» Goal of the exercise: Print the entries underneath word for word, omitting whatever pictures they contain.

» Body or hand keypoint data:
Start of Block

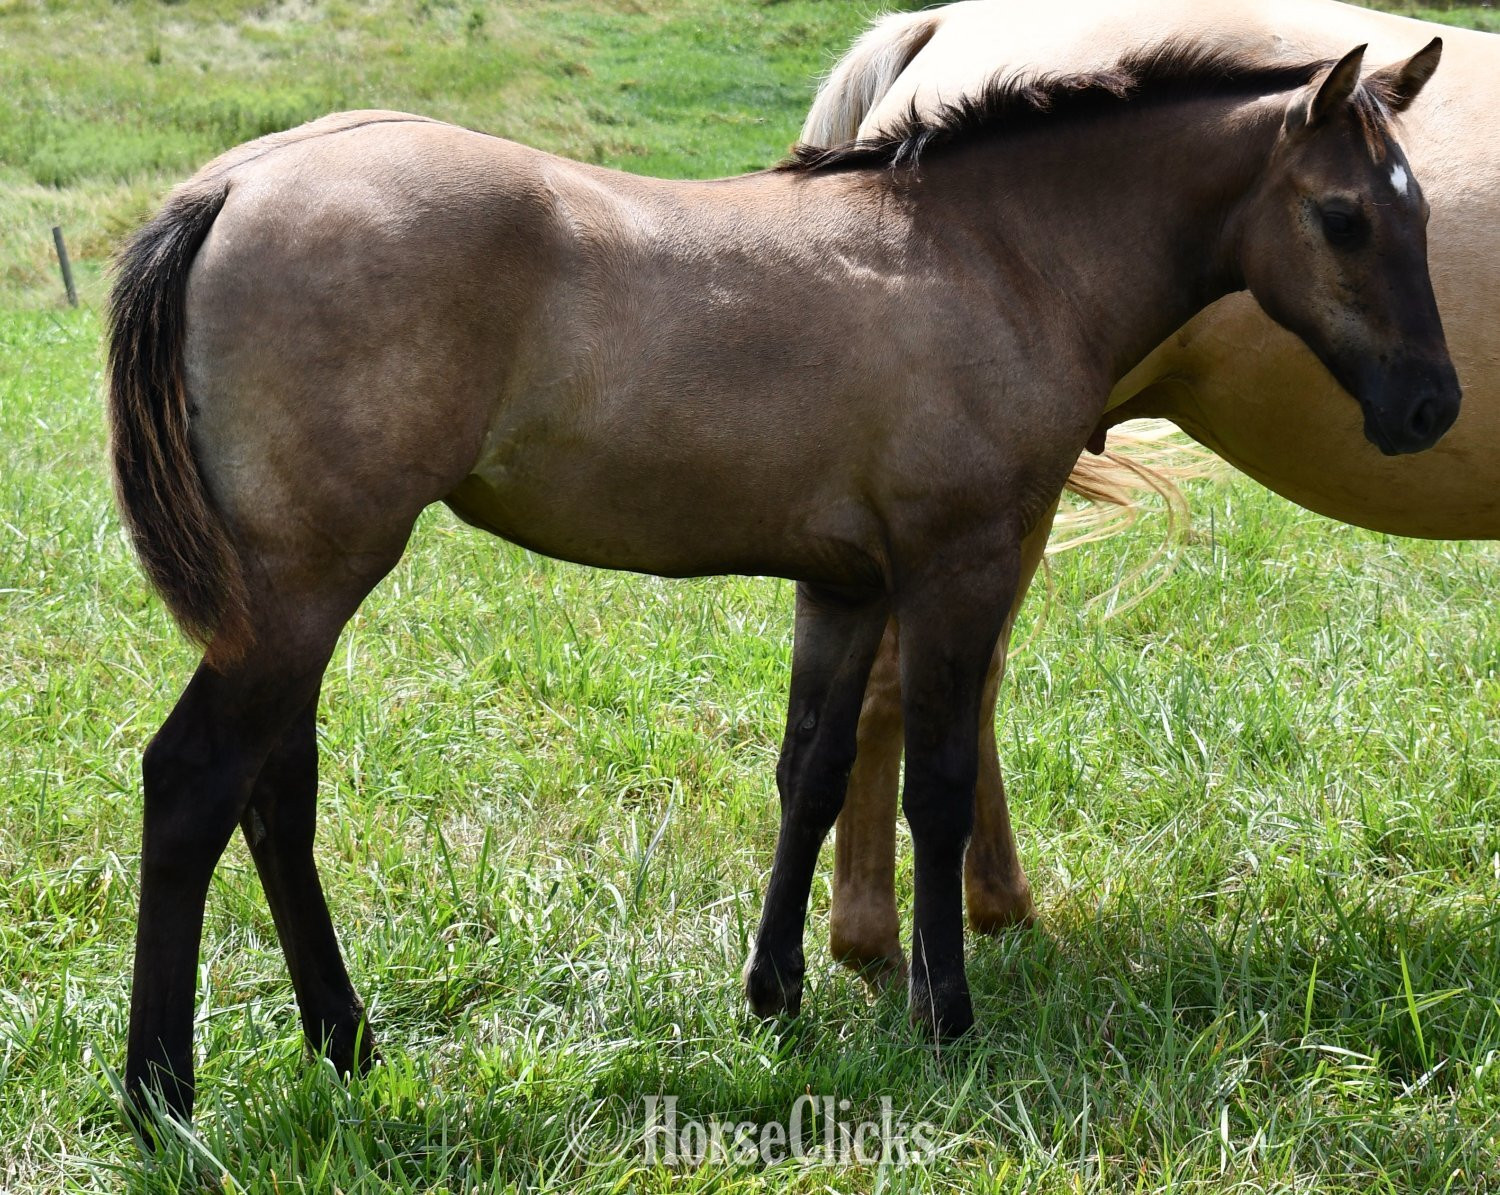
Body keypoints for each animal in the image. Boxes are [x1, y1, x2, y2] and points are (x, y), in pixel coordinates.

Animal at [108, 37, 1454, 1121]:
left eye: (1424, 214)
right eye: (1344, 216)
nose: (1431, 407)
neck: (997, 256)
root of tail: (235, 184)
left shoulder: (844, 587)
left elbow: (810, 770)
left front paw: (777, 992)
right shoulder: (956, 566)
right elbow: (933, 785)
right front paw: (944, 1014)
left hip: (289, 597)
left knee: (276, 794)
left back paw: (344, 1040)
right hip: (305, 588)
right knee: (194, 782)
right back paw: (161, 1091)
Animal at [806, 0, 1500, 981]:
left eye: (1428, 213)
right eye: (1341, 220)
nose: (1431, 405)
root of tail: (935, 26)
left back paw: (994, 910)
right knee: (904, 685)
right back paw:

End of Block

» Response to the exercise:
Body keypoints for each animal in the image. Boxes are [x1, y1, x2, y2] and points are (x, y), in pixel coordinates.

Animal at [108, 37, 1454, 1121]:
left eye: (1424, 214)
right eye: (1344, 216)
nose: (1431, 407)
neck: (997, 256)
root of tail: (235, 184)
left shoulder: (844, 587)
left elbow: (810, 770)
left front paw: (777, 992)
right shoulder: (956, 566)
right elbow: (933, 785)
right front paw: (944, 1014)
left hip: (289, 597)
left knee: (276, 794)
left back paw: (344, 1040)
right hip: (305, 588)
right knee: (194, 782)
right back paw: (161, 1091)
Animal at [806, 0, 1500, 981]:
left eye: (1428, 213)
right eye: (1341, 220)
nose: (1431, 405)
root of tail: (935, 26)
left back paw: (994, 910)
right knee: (904, 685)
right back paw:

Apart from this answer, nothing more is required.